Another recent study led by Martin Blaser lends support to the idea that the microbiome plays a role in the development of Alzheimer’s disease in aging individuals. Conducting the experiments in a strain of mice genetically engineered to be more prone to Alzheimer’s-like symptoms, the researchers found that the composition of the gut microbiome changes with aging, but some of these changes were reversed if the mice were put through a calorie-restricted diet. In particular, the researchers found that the deposition of amyloid β plaques in the brain (a common marker of Alzheimer’s disease) was decreased in calorie-restricted mice, along with the decreased expression of proinflammatory genes in the gut. When the scientists added to young mice one of the bacterial strains that showed the highest increase with aging ( Bacteroides fragilis ), they observed increased sizes of amyloid β plaques in the brain, suggesting a direct biological effect potentially via the gut-brain axis.

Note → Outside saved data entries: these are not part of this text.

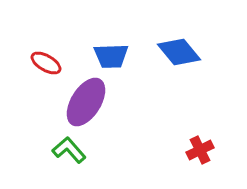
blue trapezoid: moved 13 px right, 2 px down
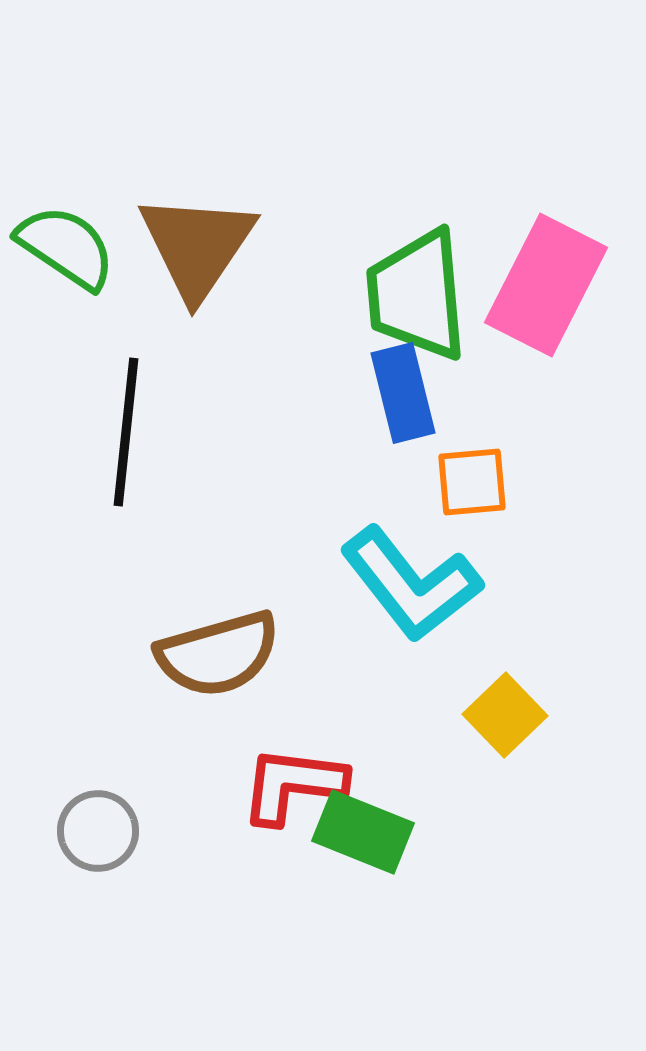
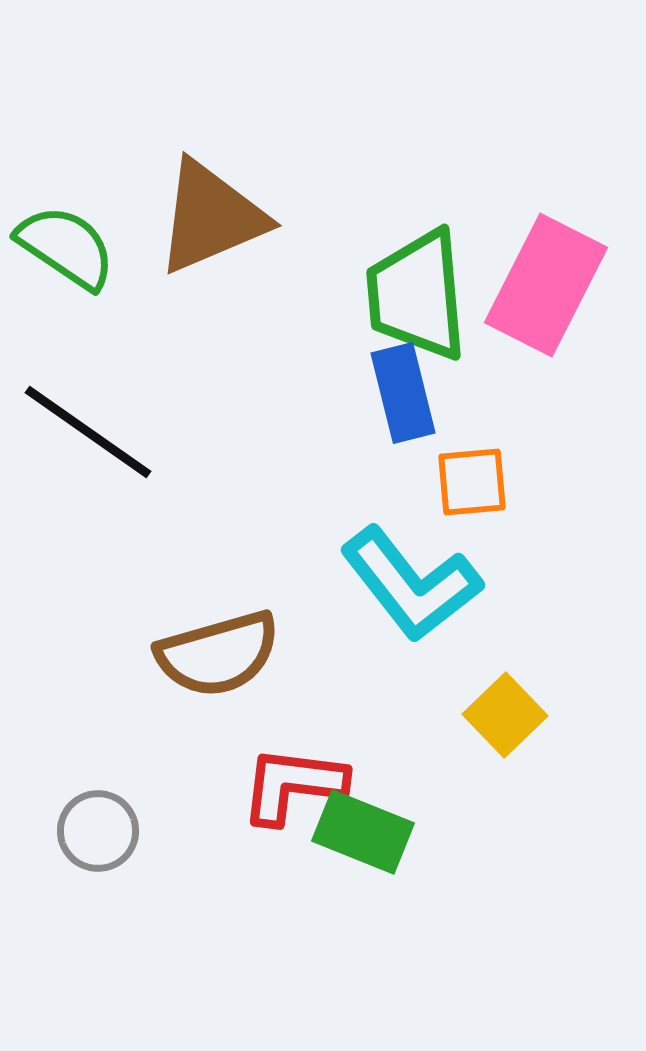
brown triangle: moved 14 px right, 29 px up; rotated 33 degrees clockwise
black line: moved 38 px left; rotated 61 degrees counterclockwise
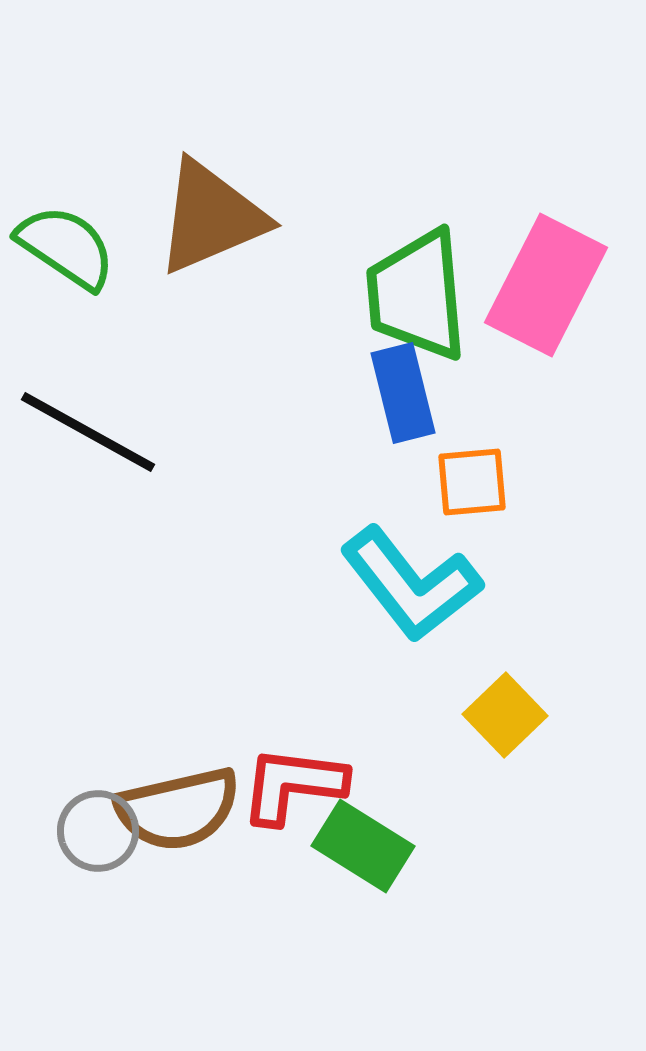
black line: rotated 6 degrees counterclockwise
brown semicircle: moved 40 px left, 155 px down; rotated 3 degrees clockwise
green rectangle: moved 14 px down; rotated 10 degrees clockwise
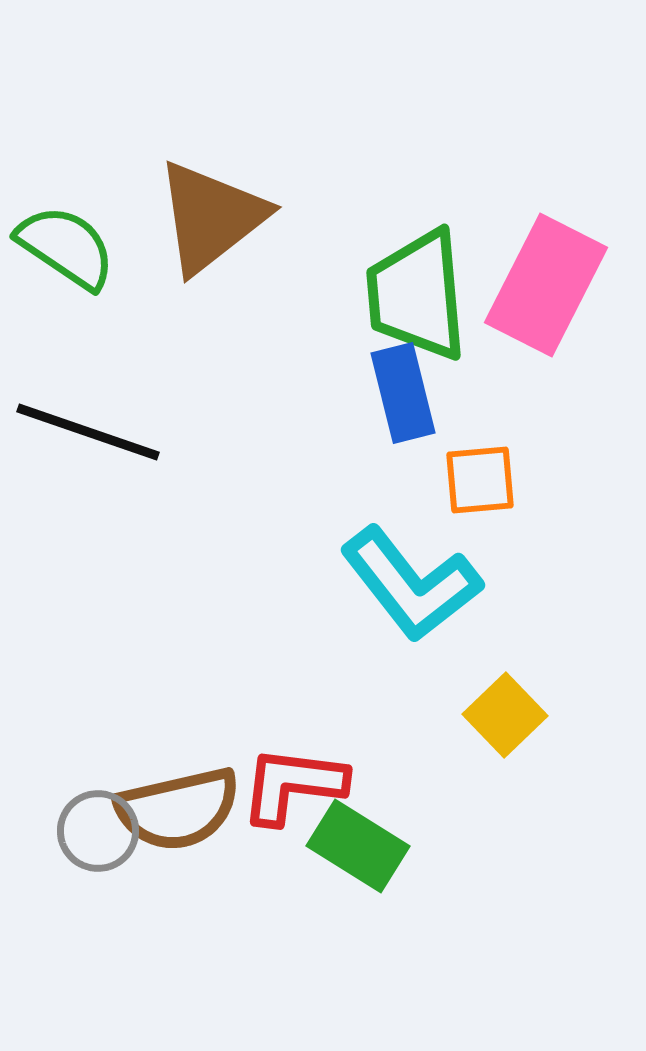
brown triangle: rotated 15 degrees counterclockwise
black line: rotated 10 degrees counterclockwise
orange square: moved 8 px right, 2 px up
green rectangle: moved 5 px left
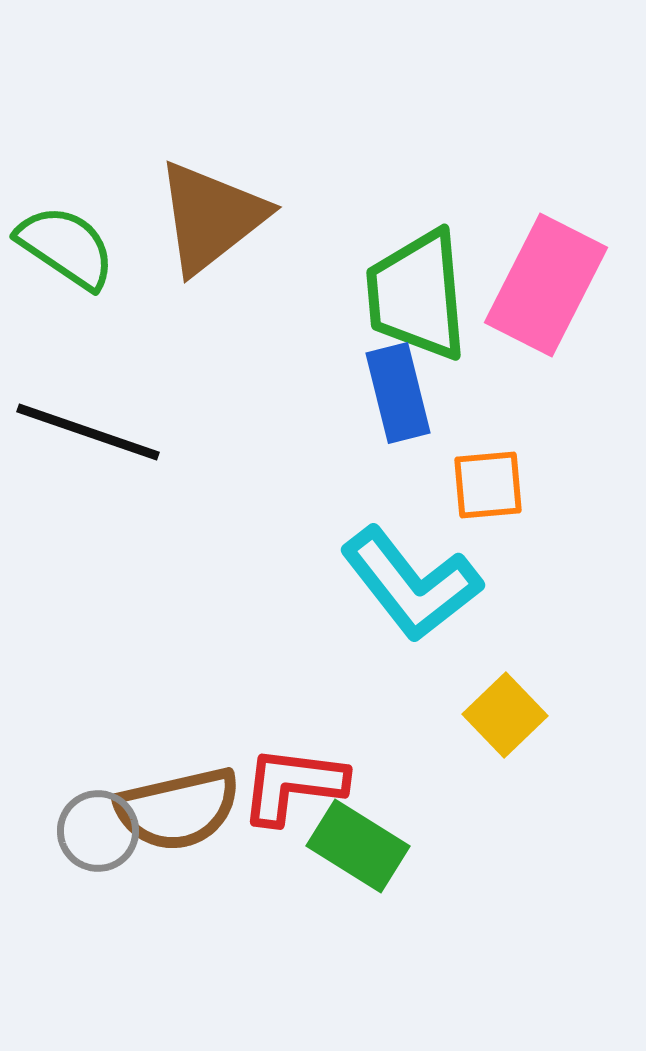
blue rectangle: moved 5 px left
orange square: moved 8 px right, 5 px down
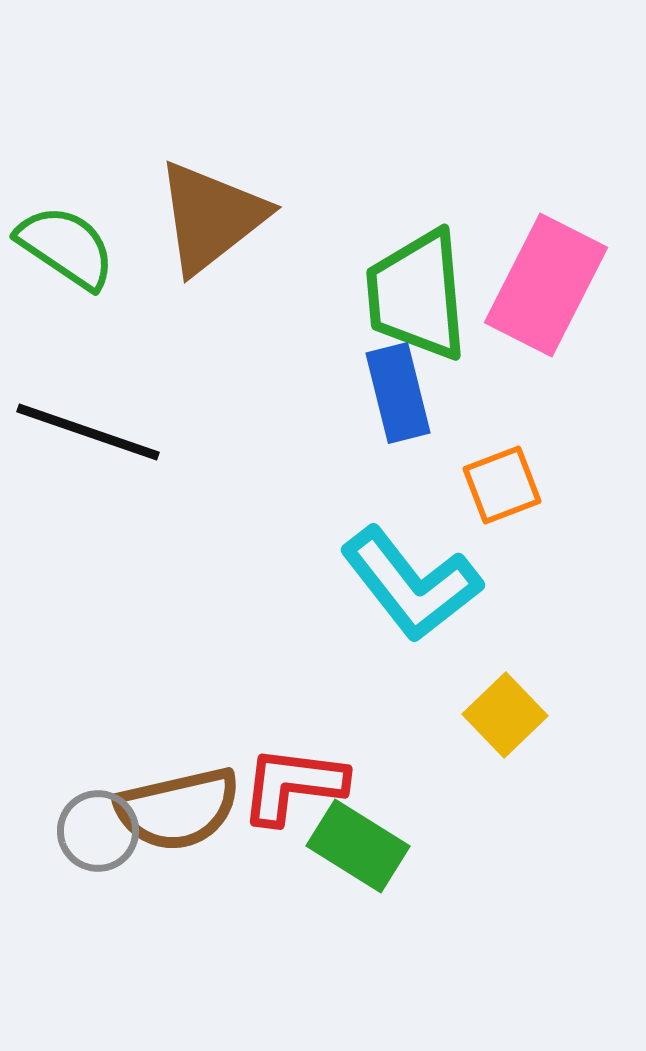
orange square: moved 14 px right; rotated 16 degrees counterclockwise
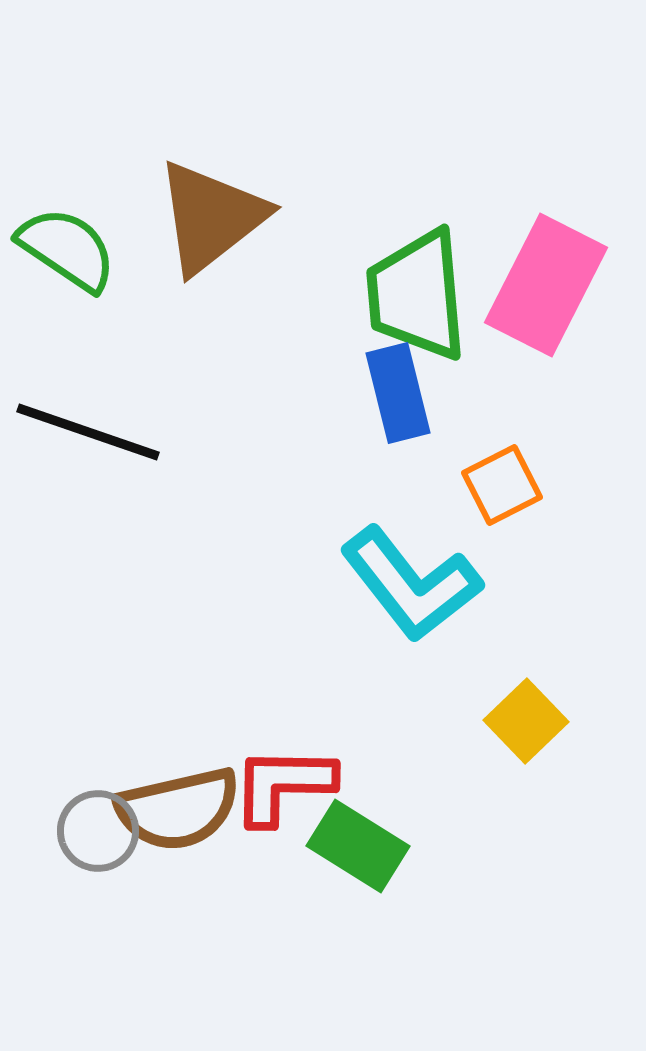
green semicircle: moved 1 px right, 2 px down
orange square: rotated 6 degrees counterclockwise
yellow square: moved 21 px right, 6 px down
red L-shape: moved 10 px left; rotated 6 degrees counterclockwise
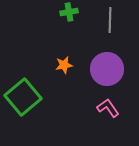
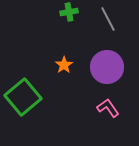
gray line: moved 2 px left, 1 px up; rotated 30 degrees counterclockwise
orange star: rotated 24 degrees counterclockwise
purple circle: moved 2 px up
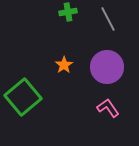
green cross: moved 1 px left
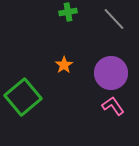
gray line: moved 6 px right; rotated 15 degrees counterclockwise
purple circle: moved 4 px right, 6 px down
pink L-shape: moved 5 px right, 2 px up
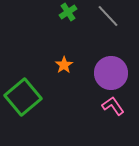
green cross: rotated 24 degrees counterclockwise
gray line: moved 6 px left, 3 px up
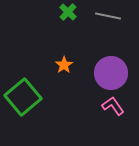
green cross: rotated 12 degrees counterclockwise
gray line: rotated 35 degrees counterclockwise
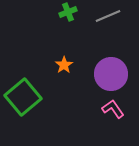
green cross: rotated 24 degrees clockwise
gray line: rotated 35 degrees counterclockwise
purple circle: moved 1 px down
pink L-shape: moved 3 px down
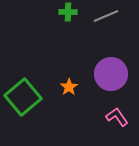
green cross: rotated 24 degrees clockwise
gray line: moved 2 px left
orange star: moved 5 px right, 22 px down
pink L-shape: moved 4 px right, 8 px down
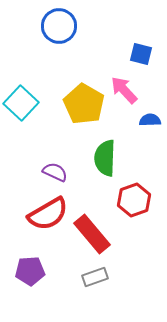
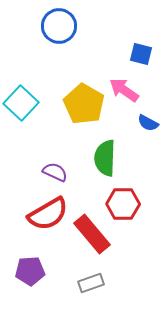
pink arrow: rotated 12 degrees counterclockwise
blue semicircle: moved 2 px left, 3 px down; rotated 150 degrees counterclockwise
red hexagon: moved 11 px left, 4 px down; rotated 20 degrees clockwise
gray rectangle: moved 4 px left, 6 px down
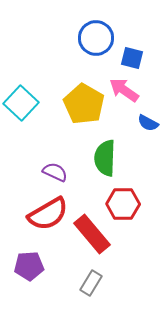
blue circle: moved 37 px right, 12 px down
blue square: moved 9 px left, 4 px down
purple pentagon: moved 1 px left, 5 px up
gray rectangle: rotated 40 degrees counterclockwise
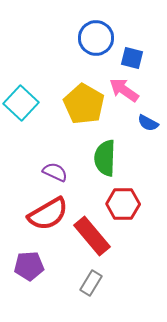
red rectangle: moved 2 px down
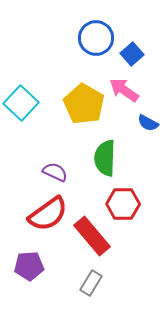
blue square: moved 4 px up; rotated 35 degrees clockwise
red semicircle: rotated 6 degrees counterclockwise
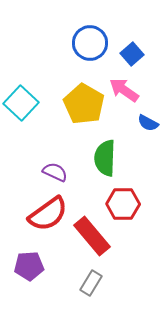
blue circle: moved 6 px left, 5 px down
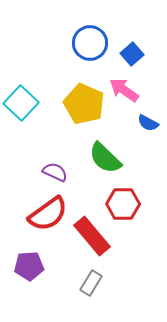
yellow pentagon: rotated 6 degrees counterclockwise
green semicircle: rotated 48 degrees counterclockwise
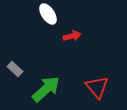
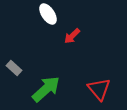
red arrow: rotated 150 degrees clockwise
gray rectangle: moved 1 px left, 1 px up
red triangle: moved 2 px right, 2 px down
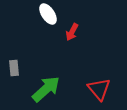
red arrow: moved 4 px up; rotated 18 degrees counterclockwise
gray rectangle: rotated 42 degrees clockwise
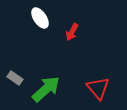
white ellipse: moved 8 px left, 4 px down
gray rectangle: moved 1 px right, 10 px down; rotated 49 degrees counterclockwise
red triangle: moved 1 px left, 1 px up
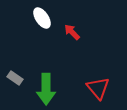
white ellipse: moved 2 px right
red arrow: rotated 108 degrees clockwise
green arrow: rotated 132 degrees clockwise
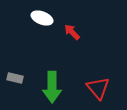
white ellipse: rotated 35 degrees counterclockwise
gray rectangle: rotated 21 degrees counterclockwise
green arrow: moved 6 px right, 2 px up
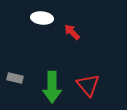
white ellipse: rotated 15 degrees counterclockwise
red triangle: moved 10 px left, 3 px up
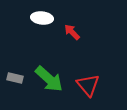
green arrow: moved 3 px left, 8 px up; rotated 48 degrees counterclockwise
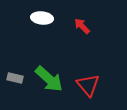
red arrow: moved 10 px right, 6 px up
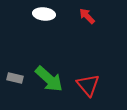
white ellipse: moved 2 px right, 4 px up
red arrow: moved 5 px right, 10 px up
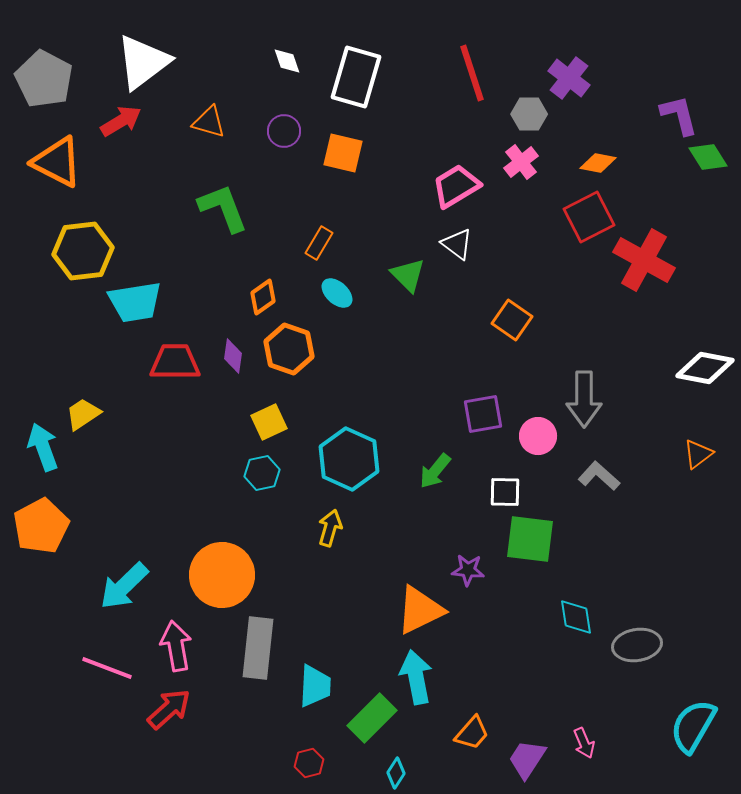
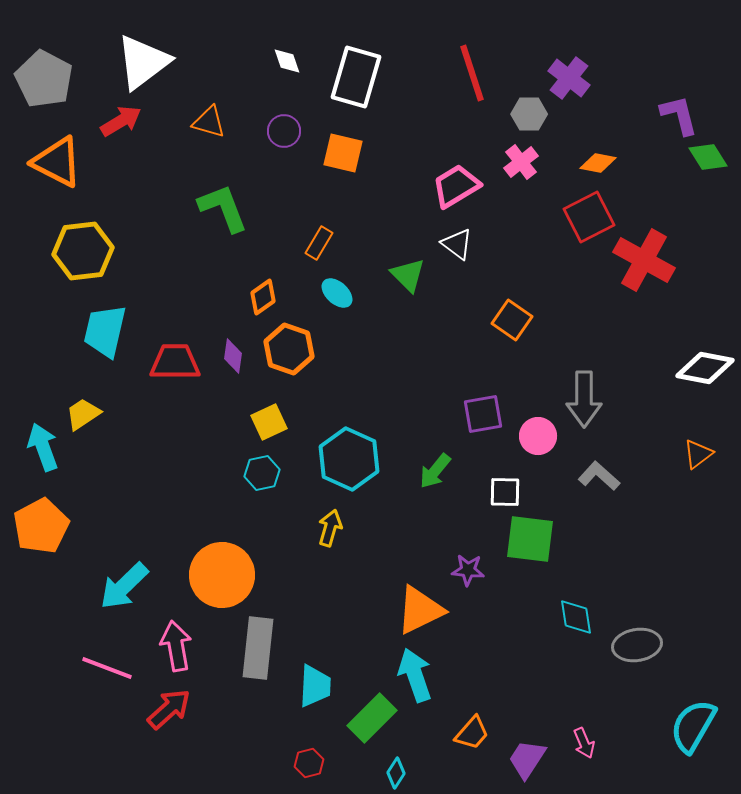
cyan trapezoid at (135, 302): moved 30 px left, 29 px down; rotated 112 degrees clockwise
cyan arrow at (416, 677): moved 1 px left, 2 px up; rotated 8 degrees counterclockwise
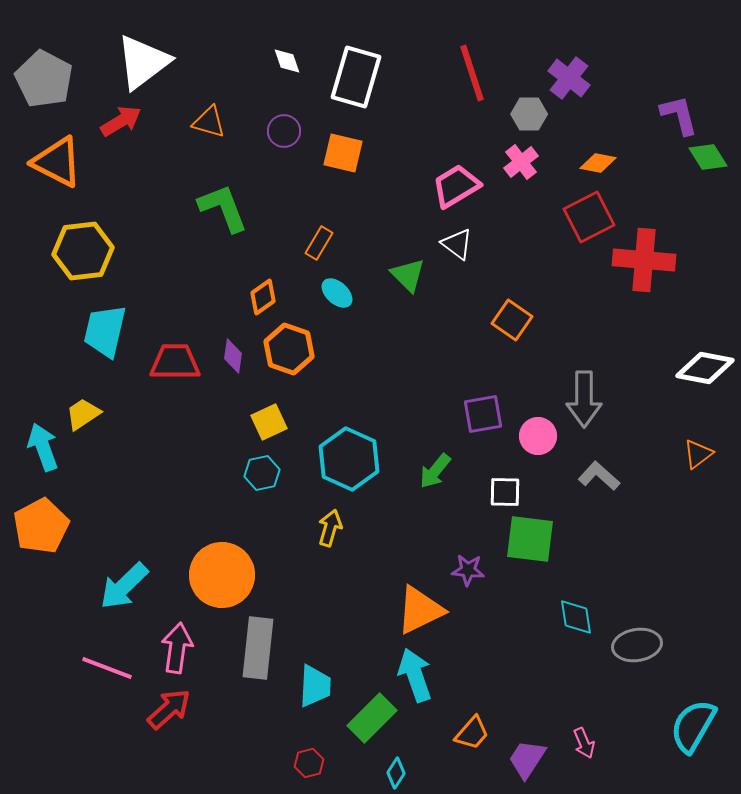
red cross at (644, 260): rotated 24 degrees counterclockwise
pink arrow at (176, 646): moved 1 px right, 2 px down; rotated 18 degrees clockwise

If confirmed in humans, these results may point to the possible role of diet as an intervention for Alzheimer’s disease. Importantly, these effects were only observed in female mice and not male ones.
Looking forward
Building on the work above, members of the Humans & the Microbiome program have identified a number of key questions or research directions that will further elucidate the role of the microbiome in human health and the extent to which it mediates or buffers the effects of environmental factors:
Better establishment of the causal role of microbial diversity and dysbiosis in health and disease;
Improved characterization of the microbial metabolites and genetic pathways that may mediate the microbiota’s effects on health;
Further exploration of the microbiome outside the gut, in other organs such as the lungs and skin;
Expanding the investigation of other components of the microbiota beyond bacteria, such as viruses, fungi and parasitic worms; and
The use of multidisciplinary methods that can complement lab-based studies on germ-free animal models, such as ecological “field studies” of animals with natural variations in genetics and microbiome, studies of non-human primates, and anthropological and historical approaches to investigate how the microbiome may vary with social and cultural practices.